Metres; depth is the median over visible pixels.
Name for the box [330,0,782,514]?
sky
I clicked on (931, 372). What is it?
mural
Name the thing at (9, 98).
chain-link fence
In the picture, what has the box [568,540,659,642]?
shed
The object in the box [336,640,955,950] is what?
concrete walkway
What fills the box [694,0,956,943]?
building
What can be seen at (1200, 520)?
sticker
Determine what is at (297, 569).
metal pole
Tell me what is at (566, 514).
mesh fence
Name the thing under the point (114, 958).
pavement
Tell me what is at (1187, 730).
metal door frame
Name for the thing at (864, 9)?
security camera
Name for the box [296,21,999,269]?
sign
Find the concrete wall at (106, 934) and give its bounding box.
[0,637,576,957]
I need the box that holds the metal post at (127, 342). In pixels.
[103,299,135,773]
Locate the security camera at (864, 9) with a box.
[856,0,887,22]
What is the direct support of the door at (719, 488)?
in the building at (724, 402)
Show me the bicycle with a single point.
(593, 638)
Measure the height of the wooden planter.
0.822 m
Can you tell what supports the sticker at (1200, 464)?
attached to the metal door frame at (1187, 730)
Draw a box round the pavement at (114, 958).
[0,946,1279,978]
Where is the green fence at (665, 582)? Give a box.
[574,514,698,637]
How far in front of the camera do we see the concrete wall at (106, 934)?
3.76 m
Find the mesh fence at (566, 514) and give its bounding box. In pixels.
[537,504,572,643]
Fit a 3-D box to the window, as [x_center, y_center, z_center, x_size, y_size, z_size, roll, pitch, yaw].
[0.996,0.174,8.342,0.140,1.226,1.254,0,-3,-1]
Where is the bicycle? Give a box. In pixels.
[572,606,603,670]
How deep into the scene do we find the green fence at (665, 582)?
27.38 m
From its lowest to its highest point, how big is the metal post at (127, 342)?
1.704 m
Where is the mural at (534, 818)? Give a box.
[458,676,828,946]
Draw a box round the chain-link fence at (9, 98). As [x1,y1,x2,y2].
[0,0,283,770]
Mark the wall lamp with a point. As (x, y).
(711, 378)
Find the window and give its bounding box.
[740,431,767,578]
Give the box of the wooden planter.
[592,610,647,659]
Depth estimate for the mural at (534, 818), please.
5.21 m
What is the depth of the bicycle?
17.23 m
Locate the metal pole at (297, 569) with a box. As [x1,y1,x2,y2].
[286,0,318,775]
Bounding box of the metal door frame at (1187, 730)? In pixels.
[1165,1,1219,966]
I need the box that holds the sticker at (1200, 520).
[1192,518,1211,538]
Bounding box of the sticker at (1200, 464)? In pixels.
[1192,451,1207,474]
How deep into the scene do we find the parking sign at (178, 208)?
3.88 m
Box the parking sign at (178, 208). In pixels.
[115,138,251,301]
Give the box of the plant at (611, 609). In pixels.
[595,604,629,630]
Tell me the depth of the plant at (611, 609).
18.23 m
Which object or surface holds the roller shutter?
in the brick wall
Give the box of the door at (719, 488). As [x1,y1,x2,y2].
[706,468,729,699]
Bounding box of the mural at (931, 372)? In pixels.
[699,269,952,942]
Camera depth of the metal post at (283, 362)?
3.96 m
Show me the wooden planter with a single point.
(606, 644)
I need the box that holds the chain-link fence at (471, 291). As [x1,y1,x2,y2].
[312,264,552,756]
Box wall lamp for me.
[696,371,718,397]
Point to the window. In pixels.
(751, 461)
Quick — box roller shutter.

To do =>
The entire set of records should be returned exactly.

Solution below =>
Metres; depth is the median over visible pixels.
Name for the box [330,0,782,514]?
sky
I clicked on (931, 372). What is it?
mural
Name the thing at (9, 98).
chain-link fence
In the picture, what has the box [568,540,659,642]?
shed
The object in the box [336,640,955,950] is what?
concrete walkway
What fills the box [694,0,956,943]?
building
What can be seen at (1200, 520)?
sticker
Determine what is at (297, 569).
metal pole
Tell me what is at (566, 514).
mesh fence
Name the thing under the point (114, 958).
pavement
Tell me what is at (1187, 730).
metal door frame
Name for the thing at (864, 9)?
security camera
Name for the box [296,21,999,269]?
sign
Find the concrete wall at (106, 934) and give its bounding box.
[0,637,576,957]
I need the box that holds the metal post at (127, 342). In pixels.
[103,299,135,773]
Locate the security camera at (864, 9) with a box.
[856,0,887,22]
What is the direct support of the door at (719, 488)?
in the building at (724, 402)
Show me the bicycle with a single point.
(593, 638)
Measure the height of the wooden planter.
0.822 m
Can you tell what supports the sticker at (1200, 464)?
attached to the metal door frame at (1187, 730)
Draw a box round the pavement at (114, 958).
[0,946,1279,978]
Where is the green fence at (665, 582)? Give a box.
[574,514,698,637]
How far in front of the camera do we see the concrete wall at (106, 934)?
3.76 m
Find the mesh fence at (566, 514) and give its bounding box. In pixels.
[537,504,572,643]
Fit a 3-D box to the window, as [x_center, y_center, z_center, x_size, y_size, z_size, roll, pitch, yaw].
[0.996,0.174,8.342,0.140,1.226,1.254,0,-3,-1]
Where is the bicycle? Give a box. In pixels.
[572,606,603,670]
How deep into the scene do we find the green fence at (665, 582)?
27.38 m
From its lowest to its highest point, how big is the metal post at (127, 342)?
1.704 m
Where is the mural at (534, 818)? Give a box.
[458,676,828,946]
Draw a box round the chain-link fence at (9, 98). As [x1,y1,x2,y2].
[0,0,283,770]
Mark the wall lamp with a point. As (x, y).
(711, 378)
Find the window and give its bounding box.
[740,431,767,578]
Give the box of the wooden planter.
[592,610,647,659]
Depth estimate for the mural at (534, 818), please.
5.21 m
What is the depth of the bicycle?
17.23 m
Locate the metal pole at (297, 569) with a box. As [x1,y1,x2,y2].
[286,0,318,775]
Bounding box of the metal door frame at (1187, 730)? In pixels.
[1165,1,1219,966]
I need the box that holds the sticker at (1200, 520).
[1192,518,1211,538]
Bounding box of the sticker at (1200, 464)? In pixels.
[1192,451,1207,474]
How deep into the scene do we find the parking sign at (178, 208)?
3.88 m
Box the parking sign at (178, 208). In pixels.
[115,138,251,301]
Give the box of the plant at (611, 609). In pixels.
[595,604,629,630]
Tell me the depth of the plant at (611, 609).
18.23 m
Which object or surface holds the roller shutter?
in the brick wall
Give the box of the door at (719, 488). As [x1,y1,x2,y2].
[706,468,729,699]
Bounding box of the mural at (931, 372)? In pixels.
[699,269,952,942]
Camera depth of the metal post at (283, 362)?
3.96 m
Show me the wooden planter with a single point.
(606, 644)
I need the box that holds the chain-link fence at (471, 291). As [x1,y1,x2,y2].
[312,264,552,756]
Box wall lamp for me.
[696,371,718,397]
Point to the window. In pixels.
(751, 461)
Quick — box roller shutter.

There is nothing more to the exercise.